Galatasaray’s PSV defeat proves Turkish football needs to adapt

Galatasaray’s PSV defeat proves Turkish football needs to adapt

Football is a game that involves both time and space, a game where it is absolutely necessary to move the ball with multiple players. Two things are essential in order not to lose possession while moving the ball.

First, to realize the value of passing and organize its movement, and secondly, to bring at least two players, two passing options to the area with the ball to ensure the quality of the pass. The nature of this game is nowadays built on these two movements. Either you turn these two plans into a game, or the game will depend on improvising something out of chaos.

Unfortunately, the categorical difference between the top leagues in Europe and Turkish Süper Lig stems from this dichotomy. Turkish clubs still opt mostly for the second option. Well, after all, this method has been practiced for a century and no one has dared yet to offer an alternative. The few “marginal” voices like mine are not taken seriously either.

Turkish football still praises the feet rather than the mind. Raw skill triumphs over strategic thinking. As the most important thing is always the domestic competition, failures in international campaigns are always forgotten by May. If you become the champion in the arena of ultimate chaos, then you are good to go. The rapidly changing world of strategies and tactics is apparently not of interest to Turkish coaches and executives.

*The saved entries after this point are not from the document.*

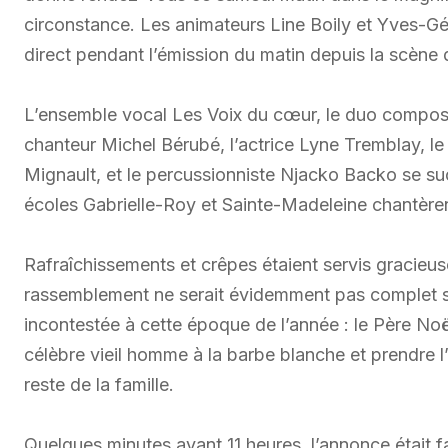
circonstance. Les animateurs Line Boily et Yves-G
direct pendant l’émission du matin depuis la scène 
L’ensemble vocal Les Voix du cœur, le duo compos
chanteur Michel Bérubé, l’actrice Lyne Tremblay, le
Mignault, et le percussionniste Njacko Backo se suc
écoles Gabrielle-Roy et Sainte-Madeleine chantèren
Rafraîchissements et crêpes étaient servis gracieus
rassemblement ne serait évidemment pas complet sa
incontestée à cette époque de l’année : le Père Noël!
célèbre vieil homme à la barbe blanche et prendre l
reste de la famille.
Quelques minutes avant 11 heures, l’annonce était fai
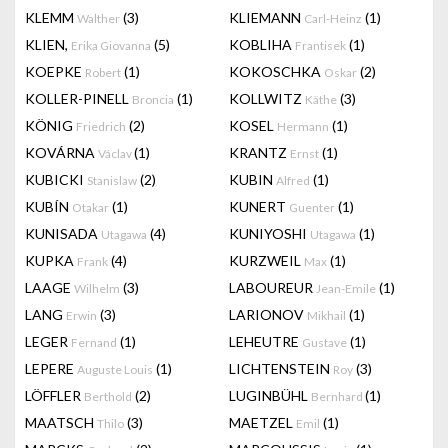
KLEMM
(3)
KLIEMANN
(1)
Walther
Carl-Heinz
KLIEN,
(5)
KOBLIHA
(1)
Erika Giovanna
Frantisek
KOEPKE
(1)
KOKOSCHKA
(2)
Robert
Oskar
KOLLER-PINELL
(1)
KOLLWITZ
(3)
Broncia
Käthe
KÖNIG
(2)
KOSEL
(1)
Friedrich
Hermann
KOVÁRNA
(1)
KRANTZ
(1)
Václav
Ernst
KUBICKI
(2)
KUBIN
(1)
Stanislaw
Alfred
KUBÍN
(1)
KUNERT
(1)
Otakar
Guenter
KUNISADA
(4)
KUNIYOSHI
(1)
Utagawa
Utagawa
KUPKA
(4)
KURZWEIL
(1)
Frank
Max
LAAGE
(3)
LABOUREUR
(1)
Wilhelm
Jean-Emile
LANG
(3)
LARIONOV
(1)
Erwin
Mikhail
LEGER
(1)
LEHEUTRE
(1)
Fernand
Gustave
LEPERE
(1)
LICHTENSTEIN
(3)
Auguste Louis
Roy
LÖFFLER
(2)
LUGINBÜHL
(1)
Berthold
Bernhard
MAATSCH
(3)
MAETZEL
(1)
Thilo
Emil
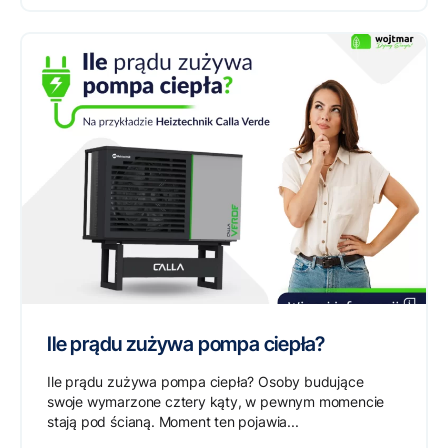
Ile prądu zużywa pompa ciepła?
Ile prądu zużywa pompa ciepła? Osoby budujące
swoje wymarzone cztery kąty, w pewnym momencie
stają pod ścianą. Moment ten pojawia...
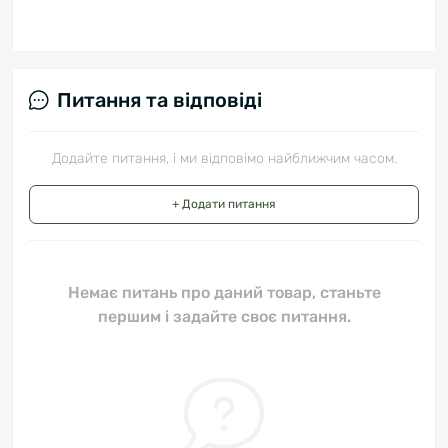
Питання та відповіді
Додайте питання, і ми відповімо найближчим часом.
+ Додати питання
Немає питань про даний товар, станьте
першим і задайте своє питання.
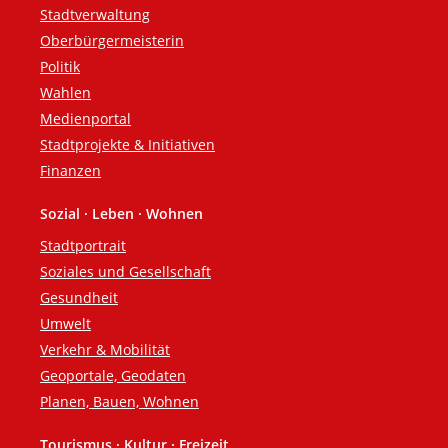
Stadtverwaltung
Oberbürgermeisterin
Politik
Wahlen
Medienportal
Stadtprojekte & Initiativen
Finanzen
Sozial · Leben · Wohnen
Stadtportrait
Soziales und Gesellschaft
Gesundheit
Umwelt
Verkehr & Mobilität
Geoportale, Geodaten
Planen, Bauen, Wohnen
Tourismus · Kultur · Freizeit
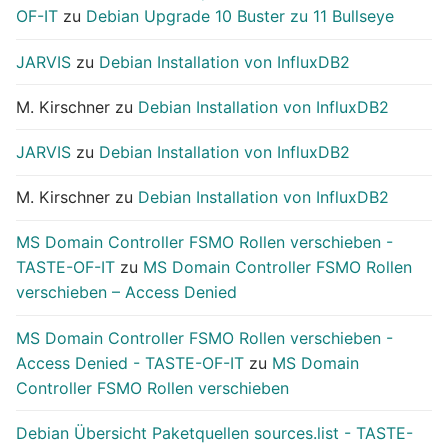
OF-IT
zu
Debian Upgrade 10 Buster zu 11 Bullseye
JARVIS
zu
Debian Installation von InfluxDB2
M. Kirschner
zu
Debian Installation von InfluxDB2
JARVIS
zu
Debian Installation von InfluxDB2
M. Kirschner
zu
Debian Installation von InfluxDB2
MS Domain Controller FSMO Rollen verschieben -
TASTE-OF-IT
zu
MS Domain Controller FSMO Rollen
verschieben – Access Denied
MS Domain Controller FSMO Rollen verschieben -
Access Denied - TASTE-OF-IT
zu
MS Domain
Controller FSMO Rollen verschieben
Debian Übersicht Paketquellen sources.list - TASTE-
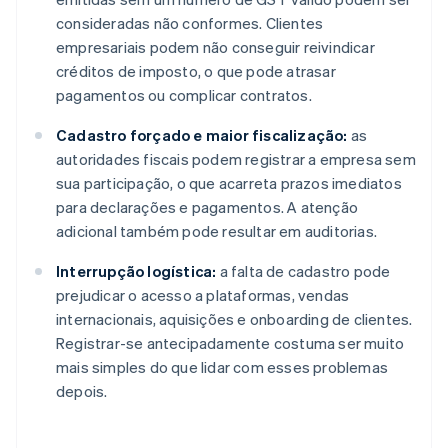
consideradas não conformes. Clientes
empresariais podem não conseguir reivindicar
créditos de imposto, o que pode atrasar
pagamentos ou complicar contratos.
Cadastro forçado e maior fiscalização:
as
autoridades fiscais podem registrar a empresa sem
sua participação, o que acarreta prazos imediatos
para declarações e pagamentos. A atenção
adicional também pode resultar em auditorias.
Interrupção logística:
a falta de cadastro pode
prejudicar o acesso a plataformas, vendas
internacionais, aquisições e onboarding de clientes.
Registrar-se antecipadamente costuma ser muito
mais simples do que lidar com esses problemas
depois.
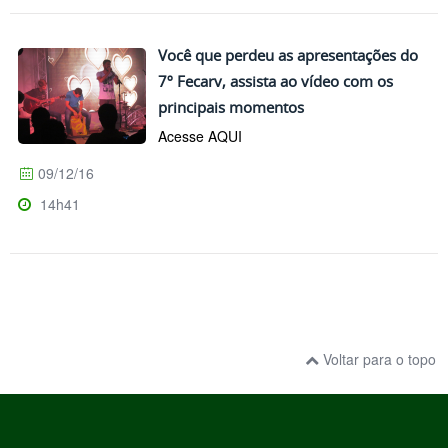
Você que perdeu as apresentações do
7º Fecarv, assista ao vídeo com os
principais momentos
Acesse AQUI
09/12/16
14h41
Voltar para o topo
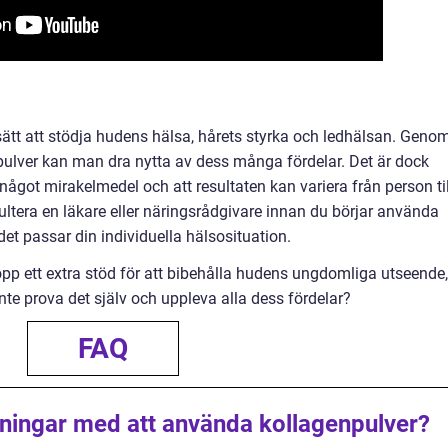
 sätt att stödja hudens hälsa, hårets styrka och ledhälsan. Geno
npulver kan man dra nytta av dess många fördelar. Det är dock
 något mirakelmedel och att resultaten kan variera från person til
tera en läkare eller näringsrådgivare innan du börjar använda
 det passar din individuella hälsosituation.
pp ett extra stöd för att bibehålla hudens ungdomliga utseende,
inte prova det själv och uppleva alla dess fördelar?
FAQ
kningar med att använda kollagenpulver?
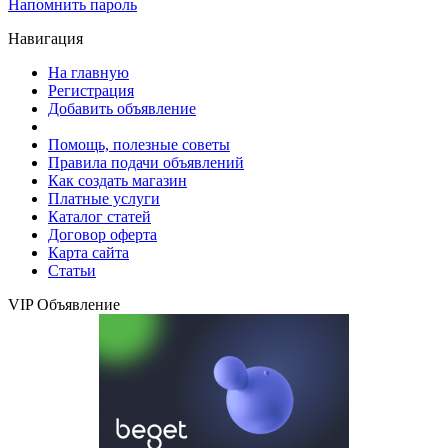
Напомнить пароль
Навигация
На главную
Регистрация
Добавить объявление
Помощь, полезные советы
Правила подачи объявлений
Как создать магазин
Платные услуги
Каталог статей
Договор оферта
Карта сайта
Статьи
VIP Объявление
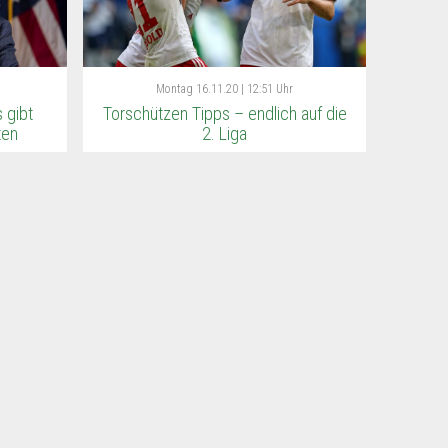
Montag
16.11.20 | 12:51 Uhr
 gibt
Torschützen Tipps – endlich auf die
ten
2. Liga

For instance, Fatih Terim had a chance to reverse the humiliating result of the first game against PSV Eindhoven in the second leg. Did it happen? No. Even though the first game showed everything about PSV and Galatasaray clearly, nothing changed. Galatasaray had no clue what was going on in the first game or in the second game and was promptly knocked out of the Europa League after a second defeat at the hands of PSV. Despite the clear squad advantage of Galatasaray, at least on the paper, PSV won as easily as if it had been in a training session.

The real causes of this total collapse lie in the details. For example, how did Terim start the game? Throw the ball in front of Jesse Sekidika and he will cross the ball for Mustafa Muhammed. A goal will definitely be scored after five tries! The only extra layer this plan had was DeAndre Yedlin’s fake runs. That was Terim’s attacking plan.

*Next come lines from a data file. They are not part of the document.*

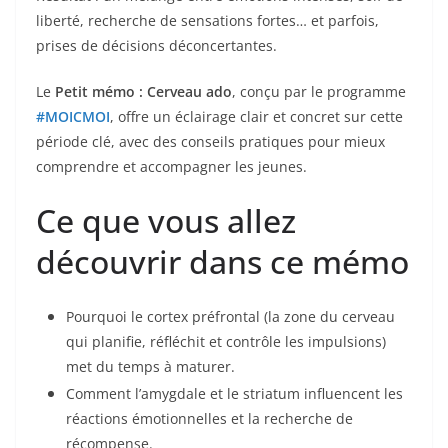
o
liberté, recherche de sensations fortes… et parfois,
k
prises de décisions déconcertantes.
Le
Petit mémo : Cerveau ado
, conçu par le programme
#MOICMOI
, offre un éclairage clair et concret sur cette
période clé, avec des conseils pratiques pour mieux
comprendre et accompagner les jeunes.
Ce que vous allez
découvrir dans ce mémo
Pourquoi le cortex préfrontal (la zone du cerveau
qui planifie, réfléchit et contrôle les impulsions)
met du temps à maturer.
Comment l’amygdale et le striatum influencent les
réactions émotionnelles et la recherche de
récompense.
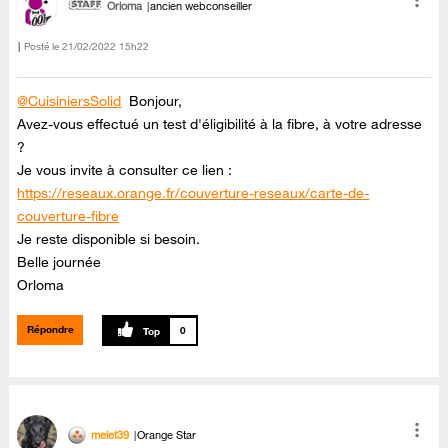
Orloma
ancien webconseiller
Posté le
‎21/02/2022
15h22
@CuisiniersSolid
Bonjour,
Avez-vous effectué un test d'éligibilité à la fibre, à votre adresse
?
Je vous invite à consulter ce lien :
https://reseaux.orange.fr/couverture-reseaux/carte-de-
couverture-fibre
Je reste disponible si besoin.
Belle journée
Orloma
Répondre
0
melet39
Orange Star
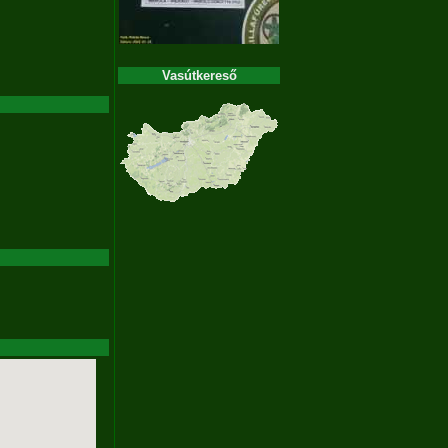
Vasútkereső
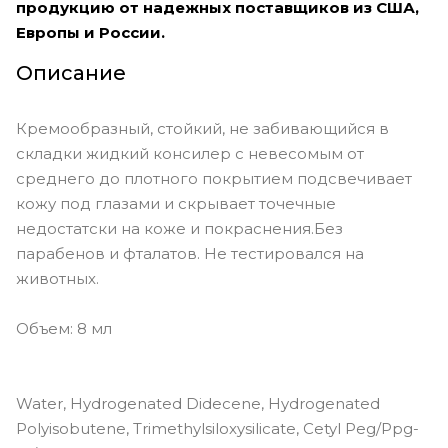
продукцию от надежных поставщиков из США,
Европы и России.
Описание
Кремообразный, стойкий, не забивающийся в
складки жидкий консилер с невесомым от
среднего до плотного покрытием подсвечивает
кожу под глазами и скрывает точечные
недостатски на коже и покраснения.Без
парабенов и фталатов. Не тестировался на
животных.
Объем: 8 мл
Water, Hydrogenated Didecene, Hydrogenated
Polyisobutene, Trimethylsiloxysilicate, Cetyl Peg/Ppg-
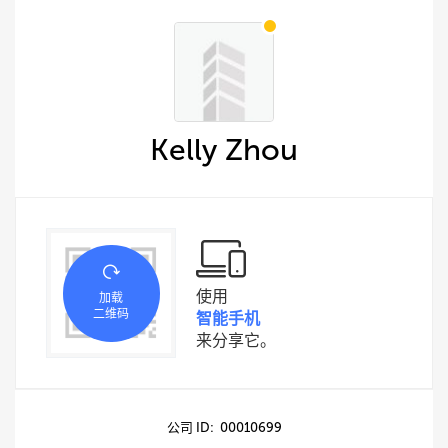
Kelly Zhou
使用
加载
二维码
智能手机
来分享它。
公司 ID: 00010699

The direct game of Galatasaray was the product of this logic. The physical and aggressive play in the first half was the backbone of this plan. The team passed or rather kicked, the ball so quickly to PSV’s side of the pitch that even the wind could not keep up.

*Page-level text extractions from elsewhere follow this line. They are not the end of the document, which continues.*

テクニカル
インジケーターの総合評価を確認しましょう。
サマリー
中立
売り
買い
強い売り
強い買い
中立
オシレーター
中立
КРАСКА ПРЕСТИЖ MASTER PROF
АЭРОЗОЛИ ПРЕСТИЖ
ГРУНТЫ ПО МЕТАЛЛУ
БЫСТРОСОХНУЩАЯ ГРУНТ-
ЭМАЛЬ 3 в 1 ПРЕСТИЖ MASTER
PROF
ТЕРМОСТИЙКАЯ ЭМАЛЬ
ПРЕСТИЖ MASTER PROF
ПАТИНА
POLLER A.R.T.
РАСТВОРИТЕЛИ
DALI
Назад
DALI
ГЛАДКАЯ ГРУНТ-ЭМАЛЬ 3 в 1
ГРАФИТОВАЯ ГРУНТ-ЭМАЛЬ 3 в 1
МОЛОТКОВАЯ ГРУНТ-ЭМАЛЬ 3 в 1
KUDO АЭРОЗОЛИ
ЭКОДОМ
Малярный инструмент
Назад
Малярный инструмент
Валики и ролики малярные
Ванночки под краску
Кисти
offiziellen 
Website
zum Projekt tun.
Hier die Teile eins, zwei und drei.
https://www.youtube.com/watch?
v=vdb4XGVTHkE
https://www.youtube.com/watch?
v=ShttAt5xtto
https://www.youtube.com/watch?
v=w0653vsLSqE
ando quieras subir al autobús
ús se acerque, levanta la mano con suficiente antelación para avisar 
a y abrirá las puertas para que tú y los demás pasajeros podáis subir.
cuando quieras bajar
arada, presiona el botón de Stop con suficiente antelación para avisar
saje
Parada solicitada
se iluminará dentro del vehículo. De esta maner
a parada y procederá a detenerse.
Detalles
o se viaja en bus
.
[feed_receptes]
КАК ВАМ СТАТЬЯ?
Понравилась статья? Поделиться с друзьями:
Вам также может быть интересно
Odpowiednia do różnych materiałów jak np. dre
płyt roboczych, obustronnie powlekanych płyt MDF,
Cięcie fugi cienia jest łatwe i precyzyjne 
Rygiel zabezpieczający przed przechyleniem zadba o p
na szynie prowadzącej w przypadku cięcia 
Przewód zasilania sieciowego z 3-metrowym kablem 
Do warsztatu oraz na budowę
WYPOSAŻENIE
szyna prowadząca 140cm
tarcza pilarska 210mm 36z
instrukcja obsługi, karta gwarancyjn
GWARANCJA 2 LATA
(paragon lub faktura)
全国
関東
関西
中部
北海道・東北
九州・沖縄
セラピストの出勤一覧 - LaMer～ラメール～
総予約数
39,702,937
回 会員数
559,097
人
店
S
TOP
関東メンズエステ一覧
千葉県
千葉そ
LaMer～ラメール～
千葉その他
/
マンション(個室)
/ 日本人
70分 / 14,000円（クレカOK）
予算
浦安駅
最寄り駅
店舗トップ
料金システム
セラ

That is why the player who received the ball always ended up being alone against PSV defenders. Aggressive play, on the other hand, did not produce anything other than plenty of passing mistakes and plenty of fouls.

Why is that? Because Fatih Terim apparently does not believe that football is a space and time game. He does not accept that the only way to interpret this game is through the strategy of the manager and that strategy has to organize collective action. Simple plans without a clear beginning or an end. A game based on complete improvisation. Turkish football still has a long way to go.